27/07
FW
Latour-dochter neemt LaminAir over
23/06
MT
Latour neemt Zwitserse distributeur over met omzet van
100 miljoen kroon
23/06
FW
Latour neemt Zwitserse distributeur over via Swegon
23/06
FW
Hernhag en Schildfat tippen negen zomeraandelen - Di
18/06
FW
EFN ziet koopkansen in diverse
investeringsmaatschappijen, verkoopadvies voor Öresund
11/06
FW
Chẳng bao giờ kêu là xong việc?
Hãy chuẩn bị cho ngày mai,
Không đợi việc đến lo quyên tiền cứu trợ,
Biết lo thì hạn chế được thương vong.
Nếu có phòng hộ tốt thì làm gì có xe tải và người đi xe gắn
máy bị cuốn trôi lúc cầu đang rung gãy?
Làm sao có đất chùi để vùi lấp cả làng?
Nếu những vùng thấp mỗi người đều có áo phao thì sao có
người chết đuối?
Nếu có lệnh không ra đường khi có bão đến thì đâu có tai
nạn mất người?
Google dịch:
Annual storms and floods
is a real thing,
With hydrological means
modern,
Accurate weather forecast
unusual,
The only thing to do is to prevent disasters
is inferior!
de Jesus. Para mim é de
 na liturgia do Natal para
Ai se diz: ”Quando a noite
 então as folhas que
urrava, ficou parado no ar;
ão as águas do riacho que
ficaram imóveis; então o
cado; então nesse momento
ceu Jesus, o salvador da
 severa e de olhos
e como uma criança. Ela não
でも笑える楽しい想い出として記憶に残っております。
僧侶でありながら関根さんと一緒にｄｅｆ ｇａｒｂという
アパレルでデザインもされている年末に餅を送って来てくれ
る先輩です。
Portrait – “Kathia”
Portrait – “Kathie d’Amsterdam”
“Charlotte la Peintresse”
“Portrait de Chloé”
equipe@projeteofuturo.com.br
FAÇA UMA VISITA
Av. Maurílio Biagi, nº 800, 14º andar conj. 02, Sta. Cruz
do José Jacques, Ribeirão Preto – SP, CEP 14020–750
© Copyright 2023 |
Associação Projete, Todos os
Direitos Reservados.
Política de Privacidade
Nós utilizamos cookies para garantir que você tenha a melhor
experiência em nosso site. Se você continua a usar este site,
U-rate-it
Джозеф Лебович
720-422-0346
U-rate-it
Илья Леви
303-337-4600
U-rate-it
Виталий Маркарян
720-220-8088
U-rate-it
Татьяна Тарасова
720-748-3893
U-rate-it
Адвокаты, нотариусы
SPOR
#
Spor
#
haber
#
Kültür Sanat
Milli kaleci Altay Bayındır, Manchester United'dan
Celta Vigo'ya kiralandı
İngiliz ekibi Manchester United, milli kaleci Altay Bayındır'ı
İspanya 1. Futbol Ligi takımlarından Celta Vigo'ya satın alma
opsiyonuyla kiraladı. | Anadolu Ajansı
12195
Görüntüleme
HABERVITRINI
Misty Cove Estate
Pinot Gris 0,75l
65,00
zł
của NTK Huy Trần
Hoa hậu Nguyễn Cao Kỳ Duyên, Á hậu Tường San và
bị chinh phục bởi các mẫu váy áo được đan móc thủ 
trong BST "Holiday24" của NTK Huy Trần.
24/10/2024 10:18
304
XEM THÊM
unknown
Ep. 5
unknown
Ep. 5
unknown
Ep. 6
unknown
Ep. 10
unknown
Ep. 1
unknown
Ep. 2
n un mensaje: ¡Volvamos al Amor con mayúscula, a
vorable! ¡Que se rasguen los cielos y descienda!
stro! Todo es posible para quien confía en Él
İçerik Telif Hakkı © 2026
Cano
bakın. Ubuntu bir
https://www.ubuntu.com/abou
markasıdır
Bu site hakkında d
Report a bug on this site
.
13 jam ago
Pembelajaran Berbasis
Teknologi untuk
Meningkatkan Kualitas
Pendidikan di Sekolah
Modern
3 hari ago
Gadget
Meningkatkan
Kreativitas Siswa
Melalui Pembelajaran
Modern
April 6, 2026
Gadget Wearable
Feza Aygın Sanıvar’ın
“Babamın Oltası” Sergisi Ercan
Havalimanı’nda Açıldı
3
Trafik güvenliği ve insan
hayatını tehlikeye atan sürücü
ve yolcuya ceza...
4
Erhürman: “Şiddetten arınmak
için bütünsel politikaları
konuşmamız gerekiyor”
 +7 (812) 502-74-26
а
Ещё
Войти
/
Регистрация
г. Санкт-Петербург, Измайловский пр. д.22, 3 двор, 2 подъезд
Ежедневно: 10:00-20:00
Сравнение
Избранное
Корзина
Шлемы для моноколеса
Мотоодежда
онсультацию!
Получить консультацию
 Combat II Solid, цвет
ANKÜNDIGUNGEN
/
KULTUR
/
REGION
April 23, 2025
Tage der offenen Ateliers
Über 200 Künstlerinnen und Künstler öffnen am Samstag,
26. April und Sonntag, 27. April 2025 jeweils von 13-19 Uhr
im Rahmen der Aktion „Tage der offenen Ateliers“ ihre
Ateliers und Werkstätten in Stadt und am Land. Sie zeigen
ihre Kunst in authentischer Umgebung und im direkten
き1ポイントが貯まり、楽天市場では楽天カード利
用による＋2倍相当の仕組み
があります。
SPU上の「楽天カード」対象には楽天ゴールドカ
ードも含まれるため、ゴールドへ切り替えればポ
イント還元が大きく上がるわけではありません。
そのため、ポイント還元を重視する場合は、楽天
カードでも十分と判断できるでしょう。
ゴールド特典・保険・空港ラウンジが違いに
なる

----------

__The problem__.
Return the text of every record above, line for line and character for character, with no changes.

__Reply__.
27/07
FW
Latour-dochter neemt LaminAir over
23/06
MT
Latour neemt Zwitserse distributeur over met omzet van
100 miljoen kroon
23/06
FW
Latour neemt Zwitserse distributeur over via Swegon
23/06
FW
Hernhag en Schildfat tippen negen zomeraandelen - Di
18/06
FW
EFN ziet koopkansen in diverse
investeringsmaatschappijen, verkoopadvies voor Öresund
11/06
FW
Chẳng bao giờ kêu là xong việc?
Hãy chuẩn bị cho ngày mai,
Không đợi việc đến lo quyên tiền cứu trợ,
Biết lo thì hạn chế được thương vong.
Nếu có phòng hộ tốt thì làm gì có xe tải và người đi xe gắn
máy bị cuốn trôi lúc cầu đang rung gãy?
Làm sao có đất chùi để vùi lấp cả làng?
Nếu những vùng thấp mỗi người đều có áo phao thì sao có
người chết đuối?
Nếu có lệnh không ra đường khi có bão đến thì đâu có tai
nạn mất người?
Google dịch:
Annual storms and floods
is a real thing,
With hydrological means
modern,
Accurate weather forecast
unusual,
The only thing to do is to prevent disasters
is inferior!
de Jesus. Para mim é de
 na liturgia do Natal para
Ai se diz: ”Quando a noite
 então as folhas que
urrava, ficou parado no ar;
ão as águas do riacho que
ficaram imóveis; então o
cado; então nesse momento
ceu Jesus, o salvador da
 severa e de olhos
e como uma criança. Ela não
でも笑える楽しい想い出として記憶に残っております。
僧侶でありながら関根さんと一緒にｄｅｆ ｇａｒｂという
アパレルでデザインもされている年末に餅を送って来てくれ
る先輩です。
Portrait – “Kathia”
Portrait – “Kathie d’Amsterdam”
“Charlotte la Peintresse”
“Portrait de Chloé”
equipe@projeteofuturo.com.br
FAÇA UMA VISITA
Av. Maurílio Biagi, nº 800, 14º andar conj. 02, Sta. Cruz
do José Jacques, Ribeirão Preto – SP, CEP 14020–750
© Copyright 2023 |
Associação Projete, Todos os
Direitos Reservados.
Política de Privacidade
Nós utilizamos cookies para garantir que você tenha a melhor
experiência em nosso site. Se você continua a usar este site,
U-rate-it
Джозеф Лебович
720-422-0346
U-rate-it
Илья Леви
303-337-4600
U-rate-it
Виталий Маркарян
720-220-8088
U-rate-it
Татьяна Тарасова
720-748-3893
U-rate-it
Адвокаты, нотариусы
SPOR
#
Spor
#
haber
#
Kültür Sanat
Milli kaleci Altay Bayındır, Manchester United'dan
Celta Vigo'ya kiralandı
İngiliz ekibi Manchester United, milli kaleci Altay Bayındır'ı
İspanya 1. Futbol Ligi takımlarından Celta Vigo'ya satın alma
opsiyonuyla kiraladı. | Anadolu Ajansı
12195
Görüntüleme
HABERVITRINI
Misty Cove Estate
Pinot Gris 0,75l
65,00
zł
của NTK Huy Trần
Hoa hậu Nguyễn Cao Kỳ Duyên, Á hậu Tường San và
bị chinh phục bởi các mẫu váy áo được đan móc thủ 
trong BST "Holiday24" của NTK Huy Trần.
24/10/2024 10:18
304
XEM THÊM
unknown
Ep. 5
unknown
Ep. 5
unknown
Ep. 6
unknown
Ep. 10
unknown
Ep. 1
unknown
Ep. 2
n un mensaje: ¡Volvamos al Amor con mayúscula, a
vorable! ¡Que se rasguen los cielos y descienda!
stro! Todo es posible para quien confía en Él
İçerik Telif Hakkı © 2026
Cano
bakın. Ubuntu bir
https://www.ubuntu.com/abou
markasıdır
Bu site hakkında d
Report a bug on this site
.
13 jam ago
Pembelajaran Berbasis
Teknologi untuk
Meningkatkan Kualitas
Pendidikan di Sekolah
Modern
3 hari ago
Gadget
Meningkatkan
Kreativitas Siswa
Melalui Pembelajaran
Modern
April 6, 2026
Gadget Wearable
Feza Aygın Sanıvar’ın
“Babamın Oltası” Sergisi Ercan
Havalimanı’nda Açıldı
3
Trafik güvenliği ve insan
hayatını tehlikeye atan sürücü
ve yolcuya ceza...
4
Erhürman: “Şiddetten arınmak
için bütünsel politikaları
konuşmamız gerekiyor”
 +7 (812) 502-74-26
а
Ещё
Войти
/
Регистрация
г. Санкт-Петербург, Измайловский пр. д.22, 3 двор, 2 подъезд
Ежедневно: 10:00-20:00
Сравнение
Избранное
Корзина
Шлемы для моноколеса
Мотоодежда
онсультацию!
Получить консультацию
 Combat II Solid, цвет
ANKÜNDIGUNGEN
/
KULTUR
/
REGION
April 23, 2025
Tage der offenen Ateliers
Über 200 Künstlerinnen und Künstler öffnen am Samstag,
26. April und Sonntag, 27. April 2025 jeweils von 13-19 Uhr
im Rahmen der Aktion „Tage der offenen Ateliers“ ihre
Ateliers und Werkstätten in Stadt und am Land. Sie zeigen
ihre Kunst in authentischer Umgebung und im direkten
き1ポイントが貯まり、楽天市場では楽天カード利
用による＋2倍相当の仕組み
があります。
SPU上の「楽天カード」対象には楽天ゴールドカ
ードも含まれるため、ゴールドへ切り替えればポ
イント還元が大きく上がるわけではありません。
そのため、ポイント還元を重視する場合は、楽天
カードでも十分と判断できるでしょう。
ゴールド特典・保険・空港ラウンジが違いに
なる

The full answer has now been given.